Momentum has been on my mind this month, not the booming, inspirational kind, but the silent, physics kind. The kind that describes how one simple action, once started, just sort of seems to propel itself forward. How one day just feels different when something is already in motion. I’ve been noticing how much we just wait for motivation, as if it were the weather, and yet it doesn’t always deliver.
Motivation comes and goes like sleep. It comes and goes with stress. It comes and goes with your mood. Your hormones, your mood, the weather, the news. It is a feeling.
Momentum, however, is different. Momentum is physical. If it’s moving, then it wants to keep moving. An object in motion continues in motion. An action already in progress is easier to continue.
Our focus today is on developing a system where momentum’s motor replaces motivation’s engine. We will look at some strategies for designing your environment, as your environment is always shaping you.
Systems create structure, routines create consistency, rituals create meaning, and momentum is the emergent property that results.
Why systems beat willpower
Goals show you where you are going, but systems get the job done. A good system has a much higher payoff than an act of willpower. Linked with systems thinking, a consistent system is a more robust tool than brute willpower because it perfects the underlying mechanism rather than relying on your fluctuating emotions.
Willpower is Inconsistent.
A system doesn’t care how I feel.
A system doesn’t ask me to decide.
A system removes friction, so the action becomes the default.

Self-control is a limited mental resource, subject to external factors such as your environment, mood, and energy level. A momentary spike in stress or exhaustion will deplete your ability to self-regulate.
Developing systems helps you focus on consistent, small processes that require zero emotional drive, making success sustainable even on your worst days.
The idea is to design your environment to remove obstacles. Pre-planning, automating tasks, and restructuring your surroundings removes the mental effort of choosing, conserving your energy for the actual work.
We are wired to take the easiest route; if doing nothing is easier, that is what we usually do. You will often default to procrastination. To replace fleeting motivation with lasting habits, behavior experts recommend using small, repeatable cues to create an autopilot effect.

* **Data excerpts**:
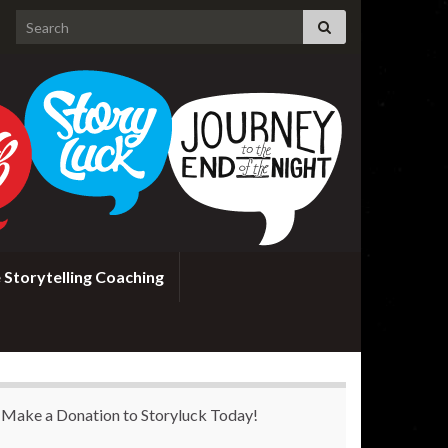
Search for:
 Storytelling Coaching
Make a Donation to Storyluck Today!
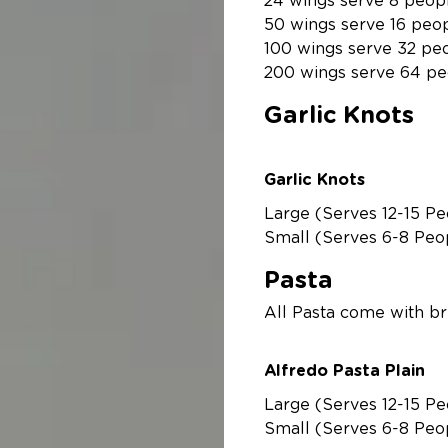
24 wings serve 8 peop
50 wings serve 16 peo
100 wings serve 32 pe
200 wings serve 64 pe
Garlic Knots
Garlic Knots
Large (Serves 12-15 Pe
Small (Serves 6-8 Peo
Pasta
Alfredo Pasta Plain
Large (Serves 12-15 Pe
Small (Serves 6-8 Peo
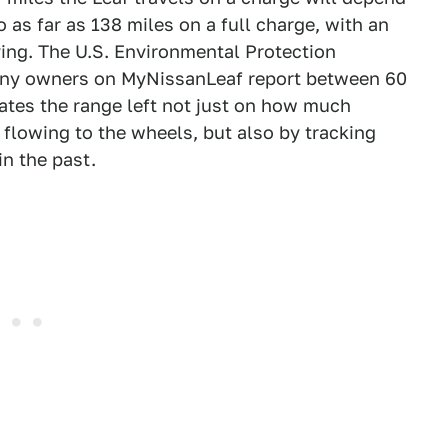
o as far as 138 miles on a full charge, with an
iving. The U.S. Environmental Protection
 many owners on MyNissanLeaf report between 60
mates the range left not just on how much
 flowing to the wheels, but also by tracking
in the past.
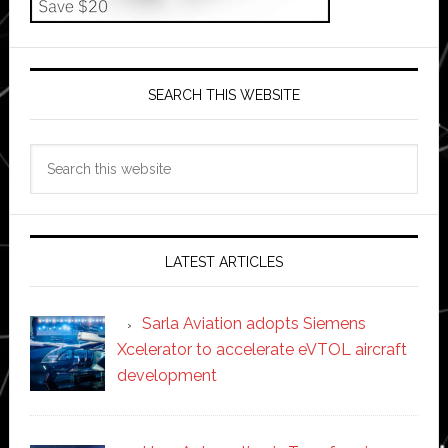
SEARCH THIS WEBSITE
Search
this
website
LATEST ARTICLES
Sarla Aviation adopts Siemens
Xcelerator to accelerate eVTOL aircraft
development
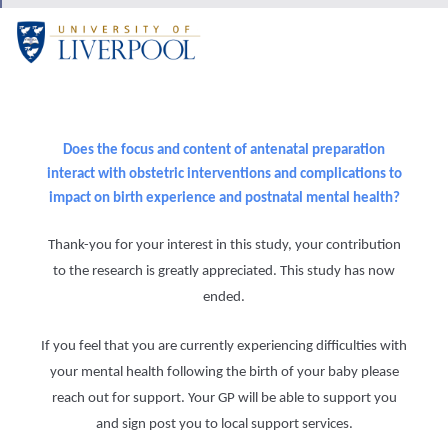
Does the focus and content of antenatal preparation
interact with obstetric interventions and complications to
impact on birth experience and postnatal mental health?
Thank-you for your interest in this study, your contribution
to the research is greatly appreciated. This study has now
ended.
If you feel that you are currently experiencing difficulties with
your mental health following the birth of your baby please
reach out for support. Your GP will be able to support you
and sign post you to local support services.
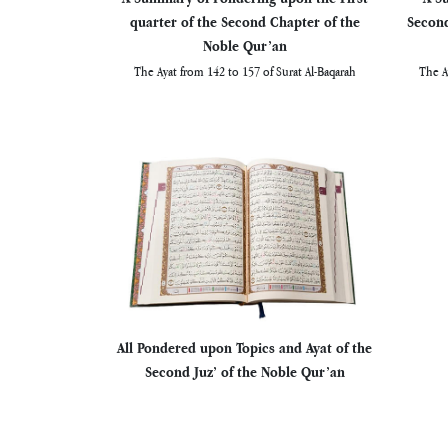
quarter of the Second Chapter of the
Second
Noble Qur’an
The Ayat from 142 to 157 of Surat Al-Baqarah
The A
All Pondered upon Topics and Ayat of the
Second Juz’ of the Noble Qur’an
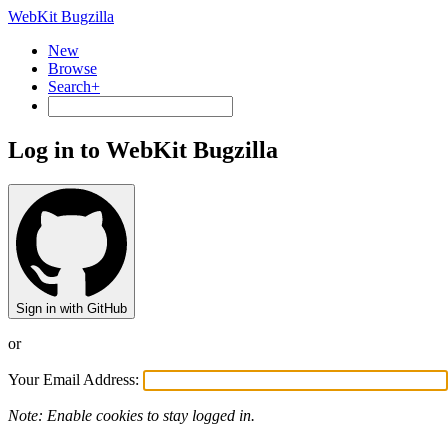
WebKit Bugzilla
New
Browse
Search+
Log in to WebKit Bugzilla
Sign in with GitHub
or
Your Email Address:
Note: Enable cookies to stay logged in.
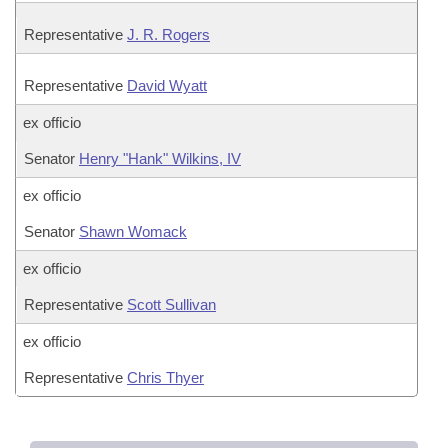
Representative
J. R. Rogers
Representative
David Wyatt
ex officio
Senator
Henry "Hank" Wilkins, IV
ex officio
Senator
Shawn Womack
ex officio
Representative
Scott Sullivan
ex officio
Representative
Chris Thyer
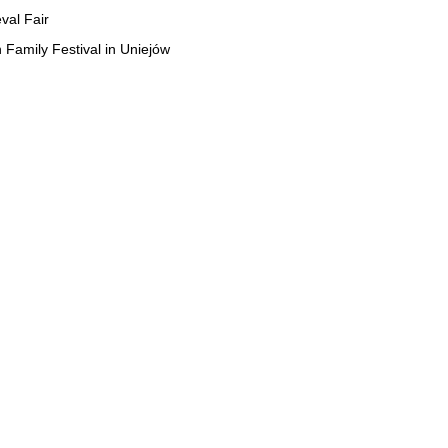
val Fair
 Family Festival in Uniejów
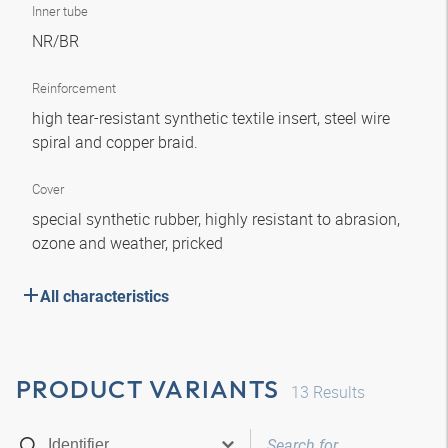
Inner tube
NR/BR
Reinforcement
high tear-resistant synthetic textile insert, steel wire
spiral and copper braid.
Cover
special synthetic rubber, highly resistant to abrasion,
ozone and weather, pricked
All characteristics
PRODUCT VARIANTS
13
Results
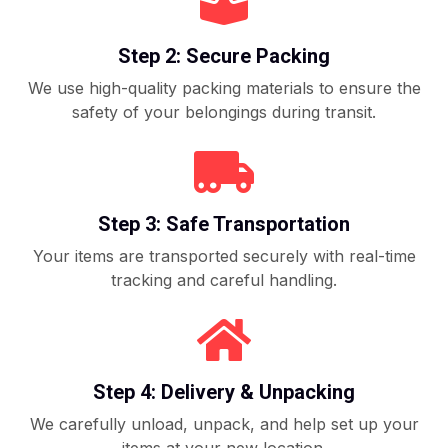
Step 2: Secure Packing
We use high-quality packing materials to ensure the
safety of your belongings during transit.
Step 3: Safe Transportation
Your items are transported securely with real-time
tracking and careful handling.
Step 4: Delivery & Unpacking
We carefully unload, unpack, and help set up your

--

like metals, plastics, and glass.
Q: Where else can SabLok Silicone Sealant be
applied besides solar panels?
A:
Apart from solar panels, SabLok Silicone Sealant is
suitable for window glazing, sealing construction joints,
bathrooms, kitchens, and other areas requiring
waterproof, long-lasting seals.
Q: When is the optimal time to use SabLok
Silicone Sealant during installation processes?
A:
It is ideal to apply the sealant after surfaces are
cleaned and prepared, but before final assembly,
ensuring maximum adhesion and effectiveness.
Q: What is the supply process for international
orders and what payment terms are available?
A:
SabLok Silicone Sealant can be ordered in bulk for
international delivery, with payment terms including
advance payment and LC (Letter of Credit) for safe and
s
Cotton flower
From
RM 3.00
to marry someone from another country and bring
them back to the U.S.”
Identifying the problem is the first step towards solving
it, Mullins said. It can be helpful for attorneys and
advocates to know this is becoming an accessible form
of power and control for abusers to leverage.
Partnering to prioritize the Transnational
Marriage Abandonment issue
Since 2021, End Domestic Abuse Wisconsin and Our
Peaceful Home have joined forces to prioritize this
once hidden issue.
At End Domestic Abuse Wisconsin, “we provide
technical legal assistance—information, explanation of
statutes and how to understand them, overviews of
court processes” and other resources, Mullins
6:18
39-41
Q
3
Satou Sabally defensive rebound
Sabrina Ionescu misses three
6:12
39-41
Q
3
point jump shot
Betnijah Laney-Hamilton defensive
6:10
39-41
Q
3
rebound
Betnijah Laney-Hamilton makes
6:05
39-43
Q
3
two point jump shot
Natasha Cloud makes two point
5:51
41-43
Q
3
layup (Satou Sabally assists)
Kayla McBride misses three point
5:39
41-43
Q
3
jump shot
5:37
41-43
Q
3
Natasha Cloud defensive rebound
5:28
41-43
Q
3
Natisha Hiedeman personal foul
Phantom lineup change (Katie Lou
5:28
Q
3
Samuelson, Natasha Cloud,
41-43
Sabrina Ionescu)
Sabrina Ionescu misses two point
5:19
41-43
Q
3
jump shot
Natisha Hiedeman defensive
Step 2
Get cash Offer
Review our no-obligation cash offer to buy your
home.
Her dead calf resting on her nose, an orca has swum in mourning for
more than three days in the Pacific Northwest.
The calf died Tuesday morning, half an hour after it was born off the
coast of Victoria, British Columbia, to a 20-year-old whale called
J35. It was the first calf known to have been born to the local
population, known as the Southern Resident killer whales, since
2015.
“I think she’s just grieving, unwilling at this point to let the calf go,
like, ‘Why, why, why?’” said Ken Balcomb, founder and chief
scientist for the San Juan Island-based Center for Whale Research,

* **Your objective**: Reproduce the full text on momentum and systems above, word for word.

* **Response below**:
Momentum has been on my mind this month, not the booming, inspirational kind, but the silent, physics kind. The kind that describes how one simple action, once started, just sort of seems to propel itself forward. How one day just feels different when something is already in motion. I’ve been noticing how much we just wait for motivation, as if it were the weather, and yet it doesn’t always deliver.
Motivation comes and goes like sleep. It comes and goes with stress. It comes and goes with your mood. Your hormones, your mood, the weather, the news. It is a feeling.
Momentum, however, is different. Momentum is physical. If it’s moving, then it wants to keep moving. An object in motion continues in motion. An action already in progress is easier to continue.
Our focus today is on developing a system where momentum’s motor replaces motivation’s engine. We will look at some strategies for designing your environment, as your environment is always shaping you.
Systems create structure, routines create consistency, rituals create meaning, and momentum is the emergent property that results.
Why systems beat willpower
Goals show you where you are going, but systems get the job done. A good system has a much higher payoff than an act of willpower. Linked with systems thinking, a consistent system is a more robust tool than brute willpower because it perfects the underlying mechanism rather than relying on your fluctuating emotions.
Willpower is Inconsistent.
A system doesn’t care how I feel.
A system doesn’t ask me to decide.
A system removes friction, so the action becomes the default.

Self-control is a limited mental resource, subject to external factors such as your environment, mood, and energy level. A momentary spike in stress or exhaustion will deplete your ability to self-regulate.
Developing systems helps you focus on consistent, small processes that require zero emotional drive, making success sustainable even on your worst days.
The idea is to design your environment to remove obstacles. Pre-planning, automating tasks, and restructuring your surroundings removes the mental effort of choosing, conserving your energy for the actual work.
We are wired to take the easiest route; if doing nothing is easier, that is what we usually do. You will often default to procrastination. To replace fleeting motivation with lasting habits, behavior experts recommend using small, repeatable cues to create an autopilot effect.